Charles Henry Cromwell Marsh and family

Charles Henry Cromwell Marsh and family


Born at Liverpool in 1845, Charles Henry Cromwell Marsh was the son of Charles Marsh, an artist of Great Orford Street, Liverpool. He was baptised at St Philip’s Liverpool on 20 March 1845. By the time the census was taken in 1851, the family had moved to Fairview Place in Toxteth Park and Charles Marsh senior was working as a ‘Professor of Drawing.’

Twenty years later, his son, Charles Marsh junior, was living in Dover and working as a ‘National Schoolmaster’. In 1871 at Sheppey in Kent he married Amy Lydia Hayhow, daughter of Wabon Robert Hayhow, a Sheppey shipwright, originally from Wells in Norfolk.

According to inked inscriptions on the reverse of the mount, the four children seen here with their father are: Charles Powell Cromwell Marsh (born 22 July 1872), who died in 1961, aged 88; William Thomas Cromwell Marsh (born 31 December 1875), who died at St Helier on the island of Jersey in 1956; Amy Frances Cromwell Marsh (born 17 March 1877); and Edith Eliza Matilda Marsh (born 11 August 1878).

The family appear on the 1881 census living at Charlton in Kent. Charles, the head of the family, was now a ‘Certified Schoolmaster’. His second son, William Thomas, was elsewhere on the night of the census.
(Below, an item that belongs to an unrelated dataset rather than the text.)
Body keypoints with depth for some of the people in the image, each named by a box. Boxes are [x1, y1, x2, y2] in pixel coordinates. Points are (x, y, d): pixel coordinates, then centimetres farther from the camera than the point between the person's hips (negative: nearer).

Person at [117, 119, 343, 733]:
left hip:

Amy, aged 4, and Edith, aged 2, were both present and another son, Alfred George Cromwell Marsh, aged 7 months, had been recently added to the family.

In 1891 they were all living at Hougham in Kent. Charles had now become a ‘Dealer in Watches and Jewellery’. His eldest son Charles, aged 16, was a ‘Watchmaker and Jeweller’ and his second son William, aged 15, was a ‘Junior Reporter’. Two more children had joined the family since the last census: Louisa Elizabeth, born in 1882, and Arthur Henry, born in 1886.
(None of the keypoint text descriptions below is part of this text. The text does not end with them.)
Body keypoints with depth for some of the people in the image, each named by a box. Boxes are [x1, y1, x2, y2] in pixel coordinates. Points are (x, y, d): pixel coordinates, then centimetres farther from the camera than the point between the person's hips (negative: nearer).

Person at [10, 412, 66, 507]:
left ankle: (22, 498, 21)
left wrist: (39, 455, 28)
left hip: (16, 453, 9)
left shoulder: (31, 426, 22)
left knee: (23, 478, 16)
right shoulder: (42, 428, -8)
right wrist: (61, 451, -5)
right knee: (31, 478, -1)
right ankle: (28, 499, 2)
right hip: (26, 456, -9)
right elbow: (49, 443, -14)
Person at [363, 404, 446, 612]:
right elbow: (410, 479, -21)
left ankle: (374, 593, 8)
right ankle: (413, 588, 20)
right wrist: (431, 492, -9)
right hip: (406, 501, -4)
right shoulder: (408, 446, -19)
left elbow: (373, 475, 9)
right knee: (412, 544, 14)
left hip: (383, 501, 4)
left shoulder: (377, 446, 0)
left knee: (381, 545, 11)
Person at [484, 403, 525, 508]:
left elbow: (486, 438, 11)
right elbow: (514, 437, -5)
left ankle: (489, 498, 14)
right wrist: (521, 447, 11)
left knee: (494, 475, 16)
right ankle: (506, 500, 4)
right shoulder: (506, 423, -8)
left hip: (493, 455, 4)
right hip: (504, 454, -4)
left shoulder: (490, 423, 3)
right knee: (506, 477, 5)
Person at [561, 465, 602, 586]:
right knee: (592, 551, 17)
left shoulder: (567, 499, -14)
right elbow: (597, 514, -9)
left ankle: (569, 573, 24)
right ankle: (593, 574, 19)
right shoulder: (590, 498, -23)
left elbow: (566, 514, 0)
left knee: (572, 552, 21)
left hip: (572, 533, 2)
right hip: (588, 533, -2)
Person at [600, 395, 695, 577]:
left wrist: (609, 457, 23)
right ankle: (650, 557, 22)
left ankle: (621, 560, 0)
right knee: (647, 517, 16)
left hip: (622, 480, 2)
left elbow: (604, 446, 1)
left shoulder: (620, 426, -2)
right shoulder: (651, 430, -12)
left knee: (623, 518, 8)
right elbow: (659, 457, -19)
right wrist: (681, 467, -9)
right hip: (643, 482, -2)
Charles Henry Cromwell Marsh (of Helensburgh House in Dover) died on 7 May 1916, aged 72. The abstract of his will describes him as an ‘Inspector of Weights and Measures.’

Photographed by Holden and Co. of Windsor on 1 July 1880, according to the inscription on the reverse of the mount. Mrs Marsh would have been about 7 months pregnant at the time of the portrait, which possibly explains why she can only just been seen at the right-hand edge of the portrait.